[Extracted data entries]
************
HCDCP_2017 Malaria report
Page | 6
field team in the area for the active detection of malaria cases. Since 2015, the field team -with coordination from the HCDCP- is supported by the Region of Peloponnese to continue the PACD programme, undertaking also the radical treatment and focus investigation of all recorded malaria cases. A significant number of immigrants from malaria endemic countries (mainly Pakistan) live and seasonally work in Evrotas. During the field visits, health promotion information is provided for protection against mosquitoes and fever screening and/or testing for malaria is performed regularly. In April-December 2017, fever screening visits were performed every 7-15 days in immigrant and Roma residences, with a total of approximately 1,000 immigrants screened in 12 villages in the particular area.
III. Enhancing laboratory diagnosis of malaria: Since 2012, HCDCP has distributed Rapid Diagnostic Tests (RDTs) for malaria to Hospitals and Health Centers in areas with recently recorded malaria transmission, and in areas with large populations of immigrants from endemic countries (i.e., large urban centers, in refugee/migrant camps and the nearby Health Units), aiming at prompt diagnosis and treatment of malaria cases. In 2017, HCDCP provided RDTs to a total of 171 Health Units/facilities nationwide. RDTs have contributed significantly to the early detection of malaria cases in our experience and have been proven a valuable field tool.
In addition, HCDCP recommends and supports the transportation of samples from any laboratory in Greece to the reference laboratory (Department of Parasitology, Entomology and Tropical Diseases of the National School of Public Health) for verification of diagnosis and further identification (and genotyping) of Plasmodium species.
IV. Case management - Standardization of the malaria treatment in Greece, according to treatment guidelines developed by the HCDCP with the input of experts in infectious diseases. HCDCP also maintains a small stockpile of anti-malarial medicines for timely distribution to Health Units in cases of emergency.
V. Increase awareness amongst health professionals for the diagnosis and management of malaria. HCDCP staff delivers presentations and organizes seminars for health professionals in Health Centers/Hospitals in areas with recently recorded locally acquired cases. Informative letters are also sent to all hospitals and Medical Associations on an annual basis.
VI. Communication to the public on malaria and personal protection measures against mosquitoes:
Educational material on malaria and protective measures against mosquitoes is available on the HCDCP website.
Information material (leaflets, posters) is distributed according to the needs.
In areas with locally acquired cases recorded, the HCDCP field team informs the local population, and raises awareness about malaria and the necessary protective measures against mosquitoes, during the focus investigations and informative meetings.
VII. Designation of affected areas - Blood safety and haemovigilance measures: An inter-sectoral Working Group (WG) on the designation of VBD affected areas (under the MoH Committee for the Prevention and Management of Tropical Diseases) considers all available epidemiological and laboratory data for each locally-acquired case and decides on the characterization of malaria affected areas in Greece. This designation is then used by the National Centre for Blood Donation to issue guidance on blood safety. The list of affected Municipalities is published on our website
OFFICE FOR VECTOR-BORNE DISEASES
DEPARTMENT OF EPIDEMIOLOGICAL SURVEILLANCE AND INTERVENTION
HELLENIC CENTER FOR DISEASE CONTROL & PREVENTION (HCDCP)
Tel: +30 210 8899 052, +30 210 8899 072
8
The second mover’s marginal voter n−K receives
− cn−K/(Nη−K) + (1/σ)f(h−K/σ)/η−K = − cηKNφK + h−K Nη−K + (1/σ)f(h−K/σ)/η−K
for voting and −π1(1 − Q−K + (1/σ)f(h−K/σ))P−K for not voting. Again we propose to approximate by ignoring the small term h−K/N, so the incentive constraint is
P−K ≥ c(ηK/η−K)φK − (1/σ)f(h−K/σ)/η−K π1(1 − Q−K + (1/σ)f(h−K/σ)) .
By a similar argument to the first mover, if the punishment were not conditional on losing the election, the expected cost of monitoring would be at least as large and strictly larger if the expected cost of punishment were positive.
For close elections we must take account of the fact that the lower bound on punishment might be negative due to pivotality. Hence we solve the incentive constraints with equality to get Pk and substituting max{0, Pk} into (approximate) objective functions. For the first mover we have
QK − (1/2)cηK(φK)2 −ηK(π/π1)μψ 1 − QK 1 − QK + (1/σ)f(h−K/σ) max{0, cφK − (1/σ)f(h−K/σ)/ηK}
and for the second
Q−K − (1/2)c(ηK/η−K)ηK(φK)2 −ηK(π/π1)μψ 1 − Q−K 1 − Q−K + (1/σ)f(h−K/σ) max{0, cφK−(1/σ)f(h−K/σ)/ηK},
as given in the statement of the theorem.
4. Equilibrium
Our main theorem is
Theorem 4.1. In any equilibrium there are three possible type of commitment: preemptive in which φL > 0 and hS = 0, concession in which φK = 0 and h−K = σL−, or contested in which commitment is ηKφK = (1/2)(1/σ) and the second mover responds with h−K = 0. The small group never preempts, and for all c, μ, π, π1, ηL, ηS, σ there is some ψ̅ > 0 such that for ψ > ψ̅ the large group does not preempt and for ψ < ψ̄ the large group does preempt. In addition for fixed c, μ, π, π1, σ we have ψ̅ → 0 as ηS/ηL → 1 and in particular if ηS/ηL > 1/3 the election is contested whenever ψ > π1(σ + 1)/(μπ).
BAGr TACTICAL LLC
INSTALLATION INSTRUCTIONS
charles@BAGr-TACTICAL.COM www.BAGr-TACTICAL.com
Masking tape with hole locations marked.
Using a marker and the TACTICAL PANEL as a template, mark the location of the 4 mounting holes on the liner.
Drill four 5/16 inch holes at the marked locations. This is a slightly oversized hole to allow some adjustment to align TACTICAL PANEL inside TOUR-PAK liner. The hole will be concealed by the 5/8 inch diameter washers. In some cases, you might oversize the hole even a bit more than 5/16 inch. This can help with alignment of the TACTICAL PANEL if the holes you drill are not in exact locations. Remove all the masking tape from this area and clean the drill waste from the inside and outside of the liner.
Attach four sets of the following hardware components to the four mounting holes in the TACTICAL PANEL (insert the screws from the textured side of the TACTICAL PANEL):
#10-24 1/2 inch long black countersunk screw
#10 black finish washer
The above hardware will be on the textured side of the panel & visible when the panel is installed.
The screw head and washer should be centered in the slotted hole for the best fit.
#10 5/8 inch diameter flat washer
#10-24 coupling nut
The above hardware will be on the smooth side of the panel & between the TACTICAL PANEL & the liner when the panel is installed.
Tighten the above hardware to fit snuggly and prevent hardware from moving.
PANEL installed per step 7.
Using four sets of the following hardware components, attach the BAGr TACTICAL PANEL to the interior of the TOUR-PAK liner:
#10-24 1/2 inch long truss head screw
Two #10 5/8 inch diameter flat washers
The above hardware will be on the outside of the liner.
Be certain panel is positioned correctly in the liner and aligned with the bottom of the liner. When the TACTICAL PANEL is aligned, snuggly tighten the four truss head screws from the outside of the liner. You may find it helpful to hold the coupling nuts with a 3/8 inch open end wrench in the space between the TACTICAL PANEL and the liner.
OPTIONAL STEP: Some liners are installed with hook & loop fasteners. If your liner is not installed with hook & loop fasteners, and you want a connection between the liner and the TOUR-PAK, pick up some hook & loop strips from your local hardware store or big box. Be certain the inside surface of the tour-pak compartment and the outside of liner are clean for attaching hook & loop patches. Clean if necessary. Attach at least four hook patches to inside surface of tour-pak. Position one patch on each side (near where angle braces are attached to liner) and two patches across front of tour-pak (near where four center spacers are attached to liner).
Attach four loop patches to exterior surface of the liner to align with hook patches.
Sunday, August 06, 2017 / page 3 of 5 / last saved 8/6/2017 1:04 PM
************
Word for word, write out the entries above again.

SOLUTION FOR THIS TASK
HCDCP_2017 Malaria report
Page | 6
field team in the area for the active detection of malaria cases. Since 2015, the field team -with coordination from the HCDCP- is supported by the Region of Peloponnese to continue the PACD programme, undertaking also the radical treatment and focus investigation of all recorded malaria cases. A significant number of immigrants from malaria endemic countries (mainly Pakistan) live and seasonally work in Evrotas. During the field visits, health promotion information is provided for protection against mosquitoes and fever screening and/or testing for malaria is performed regularly. In April-December 2017, fever screening visits were performed every 7-15 days in immigrant and Roma residences, with a total of approximately 1,000 immigrants screened in 12 villages in the particular area.
III. Enhancing laboratory diagnosis of malaria: Since 2012, HCDCP has distributed Rapid Diagnostic Tests (RDTs) for malaria to Hospitals and Health Centers in areas with recently recorded malaria transmission, and in areas with large populations of immigrants from endemic countries (i.e., large urban centers, in refugee/migrant camps and the nearby Health Units), aiming at prompt diagnosis and treatment of malaria cases. In 2017, HCDCP provided RDTs to a total of 171 Health Units/facilities nationwide. RDTs have contributed significantly to the early detection of malaria cases in our experience and have been proven a valuable field tool.
In addition, HCDCP recommends and supports the transportation of samples from any laboratory in Greece to the reference laboratory (Department of Parasitology, Entomology and Tropical Diseases of the National School of Public Health) for verification of diagnosis and further identification (and genotyping) of Plasmodium species.
IV. Case management - Standardization of the malaria treatment in Greece, according to treatment guidelines developed by the HCDCP with the input of experts in infectious diseases. HCDCP also maintains a small stockpile of anti-malarial medicines for timely distribution to Health Units in cases of emergency.
V. Increase awareness amongst health professionals for the diagnosis and management of malaria. HCDCP staff delivers presentations and organizes seminars for health professionals in Health Centers/Hospitals in areas with recently recorded locally acquired cases. Informative letters are also sent to all hospitals and Medical Associations on an annual basis.
VI. Communication to the public on malaria and personal protection measures against mosquitoes:
Educational material on malaria and protective measures against mosquitoes is available on the HCDCP website.
Information material (leaflets, posters) is distributed according to the needs.
In areas with locally acquired cases recorded, the HCDCP field team informs the local population, and raises awareness about malaria and the necessary protective measures against mosquitoes, during the focus investigations and informative meetings.
VII. Designation of affected areas - Blood safety and haemovigilance measures: An inter-sectoral Working Group (WG) on the designation of VBD affected areas (under the MoH Committee for the Prevention and Management of Tropical Diseases) considers all available epidemiological and laboratory data for each locally-acquired case and decides on the characterization of malaria affected areas in Greece. This designation is then used by the National Centre for Blood Donation to issue guidance on blood safety. The list of affected Municipalities is published on our website
OFFICE FOR VECTOR-BORNE DISEASES
DEPARTMENT OF EPIDEMIOLOGICAL SURVEILLANCE AND INTERVENTION
HELLENIC CENTER FOR DISEASE CONTROL & PREVENTION (HCDCP)
Tel: +30 210 8899 052, +30 210 8899 072
8
The second mover’s marginal voter n−K receives
− cn−K/(Nη−K) + (1/σ)f(h−K/σ)/η−K = − cηKNφK + h−K Nη−K + (1/σ)f(h−K/σ)/η−K
for voting and −π1(1 − Q−K + (1/σ)f(h−K/σ))P−K for not voting. Again we propose to approximate by ignoring the small term h−K/N, so the incentive constraint is
P−K ≥ c(ηK/η−K)φK − (1/σ)f(h−K/σ)/η−K π1(1 − Q−K + (1/σ)f(h−K/σ)) .
By a similar argument to the first mover, if the punishment were not conditional on losing the election, the expected cost of monitoring would be at least as large and strictly larger if the expected cost of punishment were positive.
For close elections we must take account of the fact that the lower bound on punishment might be negative due to pivotality. Hence we solve the incentive constraints with equality to get Pk and substituting max{0, Pk} into (approximate) objective functions. For the first mover we have
QK − (1/2)cηK(φK)2 −ηK(π/π1)μψ 1 − QK 1 − QK + (1/σ)f(h−K/σ) max{0, cφK − (1/σ)f(h−K/σ)/ηK}
and for the second
Q−K − (1/2)c(ηK/η−K)ηK(φK)2 −ηK(π/π1)μψ 1 − Q−K 1 − Q−K + (1/σ)f(h−K/σ) max{0, cφK−(1/σ)f(h−K/σ)/ηK},
as given in the statement of the theorem.
4. Equilibrium
Our main theorem is
Theorem 4.1. In any equilibrium there are three possible type of commitment: preemptive in which φL > 0 and hS = 0, concession in which φK = 0 and h−K = σL−, or contested in which commitment is ηKφK = (1/2)(1/σ) and the second mover responds with h−K = 0. The small group never preempts, and for all c, μ, π, π1, ηL, ηS, σ there is some ψ̅ > 0 such that for ψ > ψ̅ the large group does not preempt and for ψ < ψ̄ the large group does preempt. In addition for fixed c, μ, π, π1, σ we have ψ̅ → 0 as ηS/ηL → 1 and in particular if ηS/ηL > 1/3 the election is contested whenever ψ > π1(σ + 1)/(μπ).
BAGr TACTICAL LLC
INSTALLATION INSTRUCTIONS
charles@BAGr-TACTICAL.COM www.BAGr-TACTICAL.com
Masking tape with hole locations marked.
Using a marker and the TACTICAL PANEL as a template, mark the location of the 4 mounting holes on the liner.
Drill four 5/16 inch holes at the marked locations. This is a slightly oversized hole to allow some adjustment to align TACTICAL PANEL inside TOUR-PAK liner. The hole will be concealed by the 5/8 inch diameter washers. In some cases, you might oversize the hole even a bit more than 5/16 inch. This can help with alignment of the TACTICAL PANEL if the holes you drill are not in exact locations. Remove all the masking tape from this area and clean the drill waste from the inside and outside of the liner.
Attach four sets of the following hardware components to the four mounting holes in the TACTICAL PANEL (insert the screws from the textured side of the TACTICAL PANEL):
#10-24 1/2 inch long black countersunk screw
#10 black finish washer
The above hardware will be on the textured side of the panel & visible when the panel is installed.
The screw head and washer should be centered in the slotted hole for the best fit.
#10 5/8 inch diameter flat washer
#10-24 coupling nut
The above hardware will be on the smooth side of the panel & between the TACTICAL PANEL & the liner when the panel is installed.
Tighten the above hardware to fit snuggly and prevent hardware from moving.
PANEL installed per step 7.
Using four sets of the following hardware components, attach the BAGr TACTICAL PANEL to the interior of the TOUR-PAK liner:
#10-24 1/2 inch long truss head screw
Two #10 5/8 inch diameter flat washers
The above hardware will be on the outside of the liner.
Be certain panel is positioned correctly in the liner and aligned with the bottom of the liner. When the TACTICAL PANEL is aligned, snuggly tighten the four truss head screws from the outside of the liner. You may find it helpful to hold the coupling nuts with a 3/8 inch open end wrench in the space between the TACTICAL PANEL and the liner.
OPTIONAL STEP: Some liners are installed with hook & loop fasteners. If your liner is not installed with hook & loop fasteners, and you want a connection between the liner and the TOUR-PAK, pick up some hook & loop strips from your local hardware store or big box. Be certain the inside surface of the tour-pak compartment and the outside of liner are clean for attaching hook & loop patches. Clean if necessary. Attach at least four hook patches to inside surface of tour-pak. Position one patch on each side (near where angle braces are attached to liner) and two patches across front of tour-pak (near where four center spacers are attached to liner).
Attach four loop patches to exterior surface of the liner to align with hook patches.
Sunday, August 06, 2017 / page 3 of 5 / last saved 8/6/2017 1:04 PM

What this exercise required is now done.